Do you have any idea how to solve this?

Yes, the dimension wrapping would work.
Could you explain what the offsets are exactly doing, as I’m not deeply familiar with the implementation?

The offsets determine the sampling locations of the kernel at each point in the output map. This article explains it very well (especially the first image). For example a 3x3 deformable convolution on a (h, w) input has an “offset map” of (18, h, w). 18 because 9 x (x,y) coordinates for the sampling locations.

These offset maps are calculated with another small CNN based on the input, so they are different for every image in the batch.

I hope this makes things a bit more clear =)

I think I found a rather ugly hack to increase the performance of my network.

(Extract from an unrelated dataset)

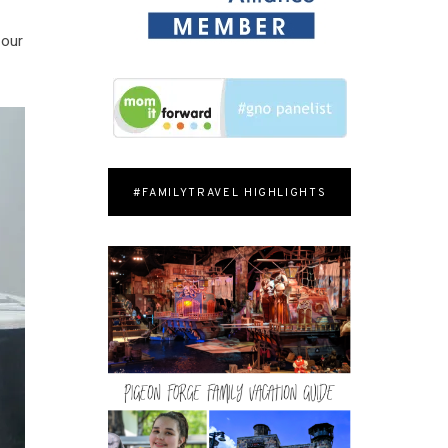
 our
#FAMILYTRAVEL HIGHLIGHTS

If I understood the concept correctly, a grouped (depthwise) convolution is essentially a normal convolution where only the i-th channel of the i-th kernel contains non zero weights. That means I can train my network using grouped convolutions (groups = in_channels) and during inference I use full convolutions (groups = 1) but I initialize the kernels with 0 and insert the previously trained kernels at the i-th channel of the i-th kernel. I think the code snippet below illustrates better what I’m doing.

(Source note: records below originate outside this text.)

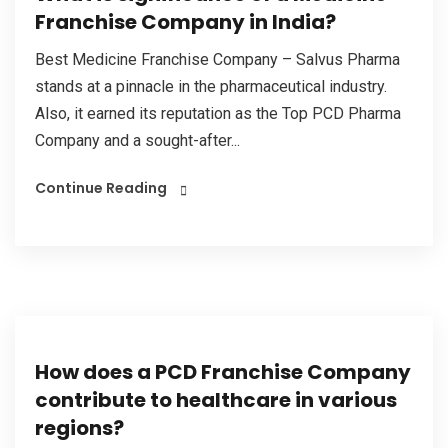
Franchise Company in India?
Best Medicine Franchise Company – Salvus Pharma
stands at a pinnacle in the pharmaceutical industry.
Also, it earned its reputation as the Top PCD Pharma
Company and a sought-after...
Continue Reading
How does a PCD Franchise Company
contribute to healthcare in various
regions?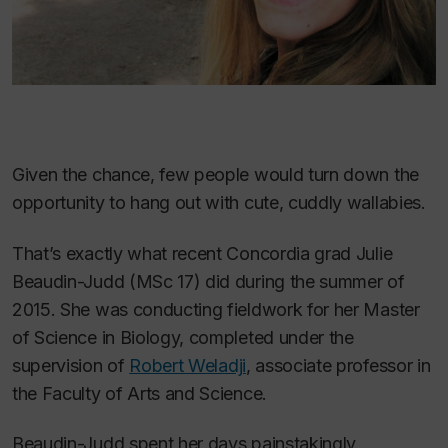
Given the chance, few people would turn down the
opportunity to hang out with cute, cuddly wallabies.
That’s exactly what recent Concordia grad Julie
Beaudin-Judd (MSc 17) did during the summer of
2015. She was conducting fieldwork for her Master
of Science in Biology, completed under the
supervision of
Robert Weladji
, associate professor in
the Faculty of Arts and Science.
Beaudin-Judd spent her days painstakingly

# model.deform_conv.weight.shape = [512, 512, 3, 3]
# pretrained_kernels.shape = [512, 1, 3, 3]

for i in range(model.deform_conv.weight.shape[0]):
    model.deform_conv.weight[i, i, :, :] = pretrained_kernels[i, 0, :, :]

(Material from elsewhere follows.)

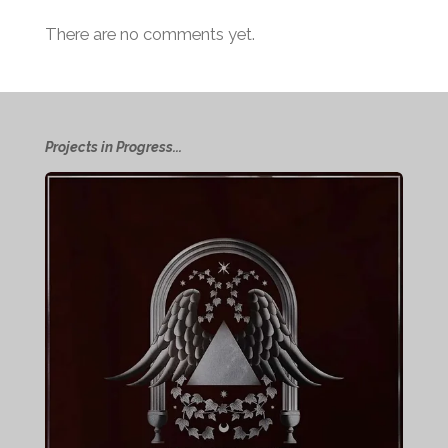
There are no comments yet.
Projects in Progress...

I modified my code accordingly and can confirm that the results are exactly the same as with grouped convolutions but the inference time is decreased by a factor 8.

Now I’m wondering if this special case of grouped convolutions is really that hard to implement? Couldn’t the “hack” that I explained above also be implemented on CUDA level?

@ptrblck Maybe you can tell me if this is feasible or not? Thanks a lot!

1 Like

That’s a neat trick! :slight_smile:
Are you recreating these “zero-padded” convolutions in each iteration or are you zeroing out the gradients?
Did you also verify that you get the same gradients in both approaches?

For the moment I use this approach only during inference. That is, I train with grouped convolutions (which does not seem to be much slower) and modify the network afterwards for faster inference.

I did not think about using the same approach during training, but it is a great idea! Do you think it would be sufficient to initialize theses “zero-padded” kernels once in the beginning because all the zero weights would generate a zero gradient?
If that does not work, at which point would I have to zero out the gradients? Right before taking the optimizer step?

Just for the sake of completeness: The profiling times in my first post are not correct, but I cannot edit the post anymore. Here are the correct ones:

# Output of deform_conv_speed.py

bs: 01, in-channels: 512, groups: 1
Time normal conv:                0.37 ms
Time torchvision deform conv:    0.37 ms
Time mmdet deform conv:          0.36 ms
----------------------------------------
bs: 01, in-channels: 512, groups: 512
Time normal conv:                0.19 ms
Time torchvision deform conv:   15.23 ms
Time mmdet deform conv:         13.67 ms
----------------------------------------
bs: 16, in-channels: 512, groups: 1
Time normal conv:                1.15 ms
Time torchvision deform conv:    2.26 ms
Time mmdet deform conv:          2.19 ms
----------------------------------------
bs: 16, in-channels: 512, groups: 512
Time normal conv:                0.32 ms
Time torchvision deform conv:   15.06 ms
Time mmdet deform conv:         13.76 ms
----------------------------------------

Are you recreating these “zero-padded” convolutions in each iteration or are you zeroing out the gradients?
Did you also verify that you get the same gradients in both approaches?

I tried implementing @ptrblck’s idea and checking it on a toy example. Currently I’m using torch.equal() to compare the gradients. They do not match up in 100% of the cases but almost always. I’m not sure if this is due to some numerical errors or if there is something wrong in my script.